Index-based query processing on distributed multidimensional data
Tsatsanifos, George, Dimitris Sacharidis, and Timos Sellis. “Index-Based Query Processing on Distributed Multidimensional Data.” GeoInformatica 17, no. 3 (July 2013): 489–519. https://doi.org/10.1007/s10707-012-0163-x.
The reason this paper makes the list is because I have been working on an implementation, but have never managed to apply it in practice. At the time I stumbled upon this paper I had to deal with a data store which grew too quickly. Tired of having to manage this storage infrastructure I wanted to find a way where I could:
- Dynamically add and remove nodes from a cluster based on performance demands
- Have the ability to run a data store with only a subset of all available data loaded into memory
The fascinating thing is that this paper provides a solution for these problems through the use of a distributed k-d tree storing the data in its leaves, rather than in the tree structure itself. One main shortcoming emerged over the years, and that is that it is rather difficult or outright impossible - depending on data size - to update the dimensions on which the k-d tree is split up. This immutability is a severe design constraint, limiting the possible applications of this idea.
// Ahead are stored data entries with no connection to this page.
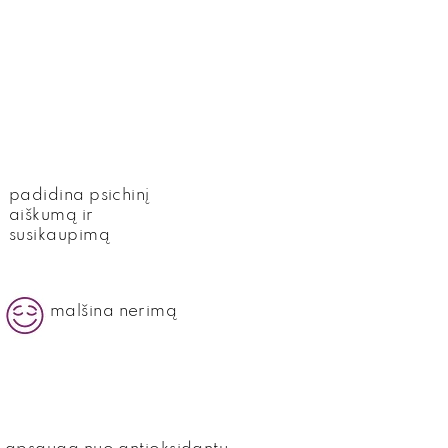
padidina psichinį
aiškumą ir
susikaupimą
malšina nerimą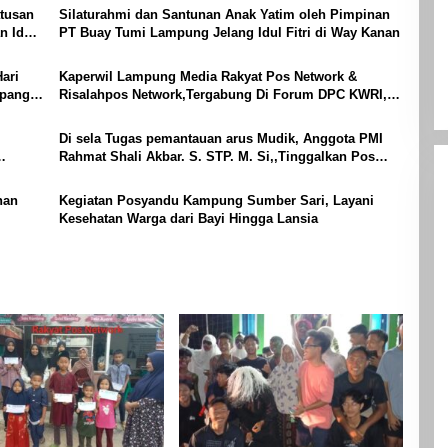
tusan
Silaturahmi dan Santunan Anak Yatim oleh Pimpinan
n Idul
PT Buay Tumi Lampung Jelang Idul Fitri di Way Kanan
ari
Kaperwil Lampung Media Rakyat Pos Network &
mpang
Risalahpos Network,Tergabung Di Forum DPC KWRI,
Way Kanan : Mengucapkan Selamat Hari Raya Idul Fitri
1447 Hijriah- 2026 M
Di sela Tugas pemantauan arus Mudik, Anggota PMI
Rahmat Shali Akbar. S. STP. M. Si,,Tinggalkan Pos
Pantau Demi Selamatkan Nyawa Bocah 7 Tahun
nan
Kegiatan Posyandu Kampung Sumber Sari, Layani
Kesehatan Warga dari Bayi Hingga Lansia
One area where this idea can potentially be applied is in the scope of distributed graph databases. This is one area I see myself potentially venturing out into some time in the future.
Personally I generally refer to this data structure as “MIDAS”; in reference to the first paper that had been published about this structure back in 2011. It had been an acronym for “Multi-attribute Indexing for Distributed Architecture Systems”. Although not too much changed between 2011 and 2013, the 2013 article had been easier to read, which is why I’m referring to that one instead.